H.R. 2421, the Clean Water Restoration Act of 2007, would remove the term “navigable waters” from the 1972 Clean Water Act, expanding the scope of areas and activities covered by federal regulation to virtually all wet areas in the United States.
H.R. 2421 replaces the term “navigable” with a new legislative definition of “waters of the United States” that includes all “intrastate waters” and all “activities affecting these waters.”
NCGA Production and Stewardship Action Team Chairman Bill Chase warned of the serious consequences of this new legislation. “This bill would be the most far-reaching expansion of the original Clean Water Act, extending federal jurisdictional reach to everything from ditches and gutters to groundwater,” Chase said.

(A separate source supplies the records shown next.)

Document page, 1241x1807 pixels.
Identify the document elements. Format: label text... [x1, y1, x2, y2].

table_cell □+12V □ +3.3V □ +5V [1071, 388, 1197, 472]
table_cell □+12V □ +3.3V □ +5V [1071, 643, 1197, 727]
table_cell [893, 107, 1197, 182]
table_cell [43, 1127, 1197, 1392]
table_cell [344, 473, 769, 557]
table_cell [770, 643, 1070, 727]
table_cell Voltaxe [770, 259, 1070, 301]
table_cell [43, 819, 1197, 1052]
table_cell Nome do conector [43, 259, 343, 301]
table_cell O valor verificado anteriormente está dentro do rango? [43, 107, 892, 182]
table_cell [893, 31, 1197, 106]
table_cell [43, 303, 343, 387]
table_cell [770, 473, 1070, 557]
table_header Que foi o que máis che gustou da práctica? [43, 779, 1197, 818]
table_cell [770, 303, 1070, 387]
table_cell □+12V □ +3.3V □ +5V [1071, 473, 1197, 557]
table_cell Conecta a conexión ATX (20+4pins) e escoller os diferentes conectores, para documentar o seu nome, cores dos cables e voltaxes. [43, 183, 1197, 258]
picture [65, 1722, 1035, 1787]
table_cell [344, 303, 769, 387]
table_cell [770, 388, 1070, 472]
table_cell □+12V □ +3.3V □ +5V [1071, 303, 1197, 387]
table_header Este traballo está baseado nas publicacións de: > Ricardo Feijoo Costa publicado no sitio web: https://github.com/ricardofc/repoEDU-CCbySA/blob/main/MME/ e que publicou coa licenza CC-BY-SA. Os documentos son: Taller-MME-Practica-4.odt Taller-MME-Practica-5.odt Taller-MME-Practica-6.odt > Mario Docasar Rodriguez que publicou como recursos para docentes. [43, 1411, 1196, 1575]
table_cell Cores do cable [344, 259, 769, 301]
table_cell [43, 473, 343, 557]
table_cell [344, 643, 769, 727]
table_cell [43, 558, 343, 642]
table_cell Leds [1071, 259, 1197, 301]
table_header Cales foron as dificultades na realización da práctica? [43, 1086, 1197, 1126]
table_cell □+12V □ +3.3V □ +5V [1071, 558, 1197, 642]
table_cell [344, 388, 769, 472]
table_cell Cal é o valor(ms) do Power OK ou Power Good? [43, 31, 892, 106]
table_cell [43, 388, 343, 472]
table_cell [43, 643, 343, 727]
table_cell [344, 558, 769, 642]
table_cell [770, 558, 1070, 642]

“The original intent of Congress when it passed the Clean Water Act was to broadly regulate pollution without federal oversight of every isolated puddle in the nation. This legislation muddies the water.”
Chase noted that corn growers continue to be committed to the protection and restoration of wetlands. However, he said regulating ditches, culverts and pipes, desert washes, dry arroyos, farmland and treatment ponds as “waters of the United States” and subjecting those waters to all of the requirements under federal regulation will only result in confusion and not in water quality protection.
Furthermore, he said, the legislation fails to adopt important regulatory exemptions for prior converted cropland and waste treatment systems.
NCGA urges Congress not to rush to changing the jurisdictional reach of the Clean Water Act, and urges producers to contact their members of Congress, letting them know they do not support the legislation.